Europe-Turkey: EU proposes incentives to address migration

The European Union vowed to provide an initial €3 billion of additional resources to Turkey together with other incentives to help Ankara address the migration crisis.

The EU will provide immediate and continuous humanitarian assistance to Turkey and will also expand significantly its overall financial support, the European Commission said in a statement released Sunday after the meeting of heads of state or government with Turkey.

A Refugee Facility for Turkey was established by the Commission to coordinate and streamline actions financed in order to deliver efficient and complementary support to Syrians under temporary protection and host communities in Turkey. The EU is committed to provide an initial €3 billion, the statement said, adding that the need for and nature of this funding will be reviewed in the light of the developing situation. As Turkey hosts more than 2.2 million Syrians and as it has spent $8 billion, the EU thus underlined the importance of burden-sharing within the framework of Turkey-EU cooperation. In this context, they underlined the contribution by Member State and existing EU resettlement schemes and programs.

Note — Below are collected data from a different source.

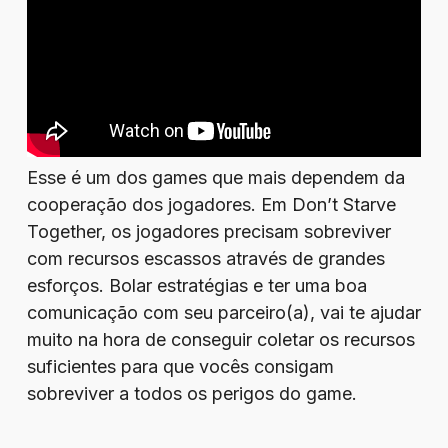
Esse é um dos games que mais dependem da
cooperação dos jogadores. Em Don’t Starve
Together, os jogadores precisam sobreviver
com recursos escassos através de grandes
esforços. Bolar estratégias e ter uma boa
comunicação com seu parceiro(a), vai te ajudar
muito na hora de conseguir coletar os recursos
suficientes para que vocês consigam
sobreviver a todos os perigos do game.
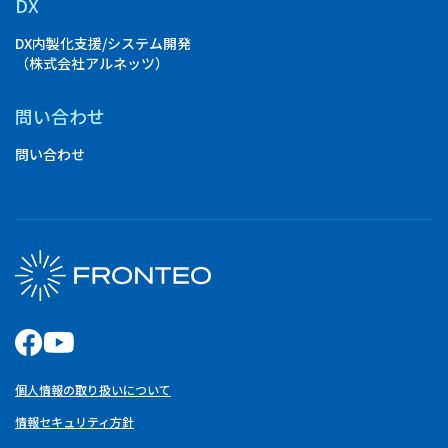
DX
DX内製化支援/システム開発
（株式会社アルネッツ）
問い合わせ
問い合わせ
個人情報の取り扱いについて
情報セキュリティ方針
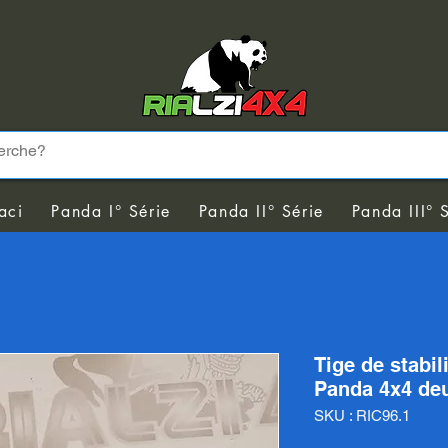
aci
Panda I° Série
Panda II° Série
Panda III° 
Tige de stabil
Panda 4x4 de
SKU : RIC96.1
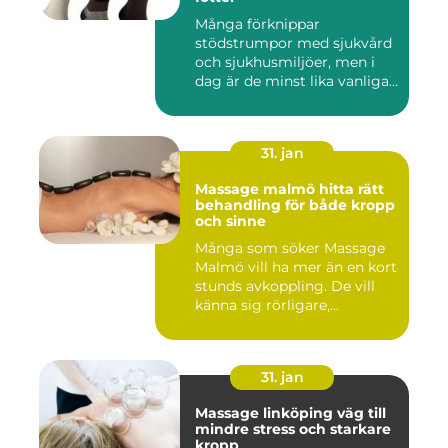
Många förknippar
stödstrumpor med sjukvård
och sjukhusmiljöer, men i
dag är de minst lika vanliga
på...
31. jan
Massage malmö hitta rätt
behandling för både kropp
och sinne
Många som söker Massage
Malmö vill ha mer än en kort
stunds avkoppling. De vill
känna sig rörligare,...
31. jan
Massage linköping väg till
mindre stress och starkare
kropp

Turkey and the EU have decided to activate the Joint Action Plan that had been agreed until now ad referenda on 15 October 2015, to step up their cooperation for support of Syrians under temporary protection and migration management to address the crisis created by the situation in Syria. Results must be achieved in particular in stemming the influx of irregular migrants.

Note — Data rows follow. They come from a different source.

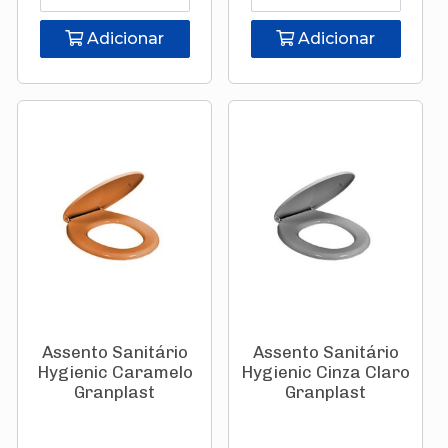
Adicionar
Adicionar
Assento Sanitário
Assento Sanitário
Hygienic Caramelo
Hygienic Cinza Claro
Granplast
Granplast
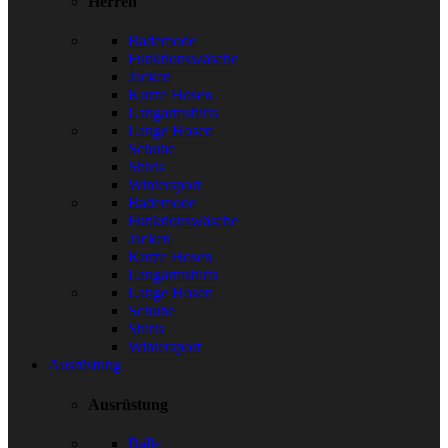
Herren
Bademode
Funktionswäsche
Jacken
Kurze Hosen
Langarmshirts
Lange Hosen
Schuhe
Shirts
Wintersport
Bademode
Funktionswäsche
Jacken
Kurze Hosen
Langarmshirts
Lange Hosen
Schuhe
Shirts
Wintersport
Ausrüstung
Ausrüstung
Bälle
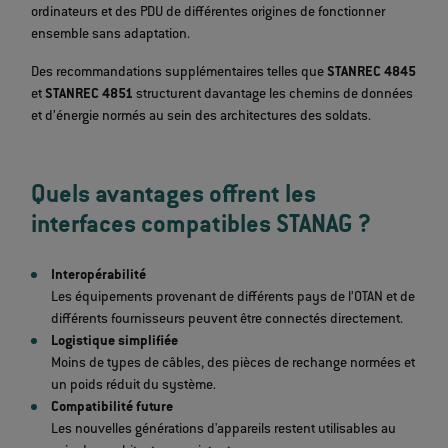
ordinateurs et des PDU de différentes origines de fonctionner
ensemble sans adaptation.
Des recommandations supplémentaires telles que
STANREC 4845
et
STANREC 4851
structurent davantage les chemins de données
et d’énergie normés au sein des architectures des soldats.
Quels avantages offrent les
interfaces compatibles STANAG ?
Interopérabilité
Les équipements provenant de différents pays de l’OTAN et de
différents fournisseurs peuvent être connectés directement.
Logistique simplifiée
Moins de types de câbles, des pièces de rechange normées et
un poids réduit du système.
Compatibilité future
Les nouvelles générations d'appareils restent utilisables au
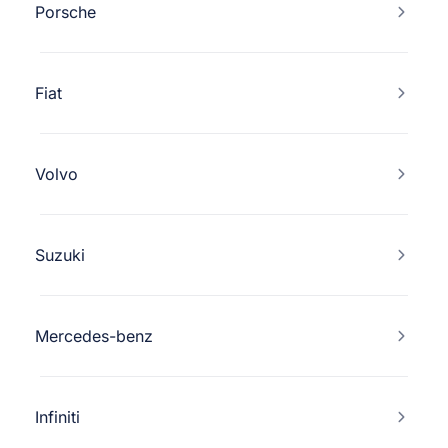
Porsche
Fiat
Volvo
Suzuki
Mercedes-benz
Infiniti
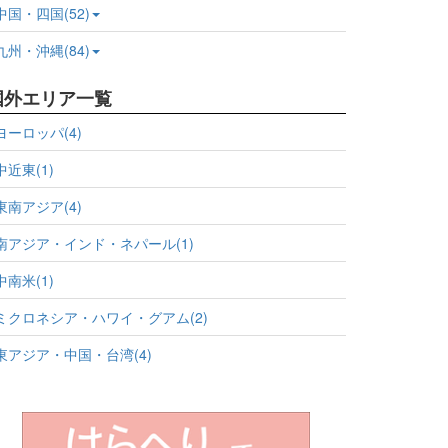
中国・四国(52)
九州・沖縄(84)
国外エリア一覧
ヨーロッパ(4)
中近東(1)
東南アジア(4)
南アジア・インド・ネパール(1)
中南米(1)
ミクロネシア・ハワイ・グアム(2)
東アジア・中国・台湾(4)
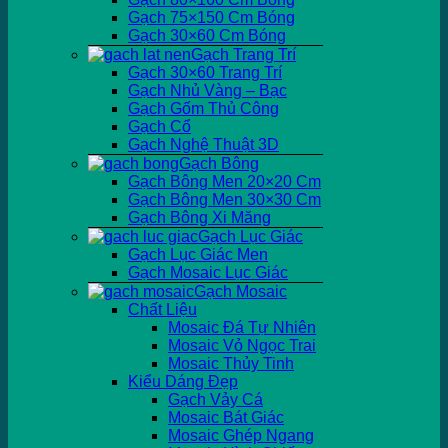
Gạch 75×150 Cm Bóng
Gạch 30×60 Cm Bóng
Gạch Trang Trí
Gạch 30×60 Trang Trí
Gạch Nhủ Vàng – Bạc
Gạch Gốm Thủ Công
Gạch Cổ
Gạch Nghệ Thuật 3D
Gạch Bông
Gạch Bông Men 20×20 Cm
Gạch Bông Men 30×30 Cm
Gạch Bông Xi Măng
Gạch Lục Giác
Gạch Lục Giác Men
Gạch Mosaic Lục Giác
Gạch Mosaic
Chất Liệu
Mosaic Đá Tự Nhiên
Mosaic Vỏ Ngọc Trai
Mosaic Thủy Tinh
Kiểu Dáng Đẹp
Gạch Vảy Cá
Mosaic Bát Giác
Mosaic Ghép Ngang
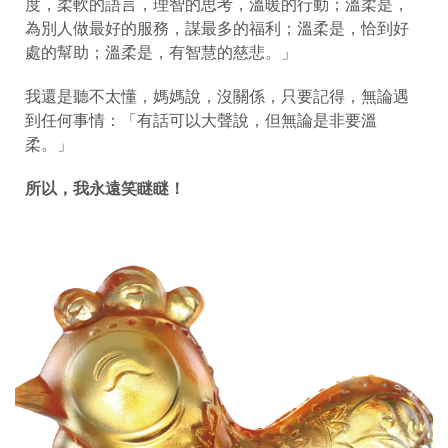
度，柔軟的語言，理智的思考，溫暖的行動；溫柔是，
為別人做最好的服務，謀最多的福利；溫柔是，恰到好
處的幫助；溫柔是，有智慧的慈悲。」
我還是聽不太懂，媽媽說，沒關係，只要記得，無論遇
到任何事情：「有話可以大聲說，但無論是非要溫
柔。」
所以，我永遠笑瞇瞇！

The EU and Turkey agreed to implement the Joint Action Plan which will bring order into migratory flows and help to stem irregular migration.

As a consequence, both sides will step up their active cooperation on migrants who are not in need of international protection, preventing travel to Turkey and the EU, ensuring the application of the established bilateral readmission provisions and swiftly returning migrants who are not in need of international protection to their countries of origin.

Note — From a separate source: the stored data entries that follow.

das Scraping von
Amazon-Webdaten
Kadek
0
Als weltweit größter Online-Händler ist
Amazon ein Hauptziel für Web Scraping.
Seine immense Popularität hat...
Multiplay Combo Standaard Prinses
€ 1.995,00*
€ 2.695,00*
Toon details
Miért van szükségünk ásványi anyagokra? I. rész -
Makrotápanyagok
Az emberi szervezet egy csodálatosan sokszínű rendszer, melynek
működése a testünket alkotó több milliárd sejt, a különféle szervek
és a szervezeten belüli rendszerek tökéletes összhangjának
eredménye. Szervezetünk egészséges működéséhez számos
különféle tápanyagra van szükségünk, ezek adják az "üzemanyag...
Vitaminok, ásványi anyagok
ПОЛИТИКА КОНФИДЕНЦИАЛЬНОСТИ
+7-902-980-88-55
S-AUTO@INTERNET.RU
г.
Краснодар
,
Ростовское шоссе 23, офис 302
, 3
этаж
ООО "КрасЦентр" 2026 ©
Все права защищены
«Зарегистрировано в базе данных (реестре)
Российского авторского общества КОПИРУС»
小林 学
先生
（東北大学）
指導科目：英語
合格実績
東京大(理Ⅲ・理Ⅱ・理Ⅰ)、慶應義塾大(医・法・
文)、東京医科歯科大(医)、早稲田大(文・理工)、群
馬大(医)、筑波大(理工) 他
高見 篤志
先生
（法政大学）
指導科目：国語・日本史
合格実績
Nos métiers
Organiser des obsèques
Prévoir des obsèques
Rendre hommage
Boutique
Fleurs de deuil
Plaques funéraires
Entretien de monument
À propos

The meeting welcomed the intention of Turkey to adopt immediately measures to further improve the socio-economic situation of the Syrians under temporary protection. Both sides underlined their shared commitment to take decisive and swift action to enhance the fight against criminal smuggling networks.

Most of the refugees fleeing the Syrian war who arrive in Europe often depart from Turkey.

European Council President Donald Tusk said Turkey would be a major player but “not the only key to resolving the migration crisis” as he urged European countries to uphold their responsibility and duty to protect the external border. “We cannot outsource this obligation to any third country,” he said.

The Turkey-EU meeting also discussed the importance of overcoming the common challenges ahead and vowed to carry further their existing ties and solidarity and adopt result-oriented action to prepare their common future. The two sides reaffirmed that the fight against terrorism remains a priority and agreed to have regular Summits twice a year.

The weekend Turkey-EU summit was the first in 11 years. Turkey has been a candidate to the EU since 1999 and negotiating for accession since 2005.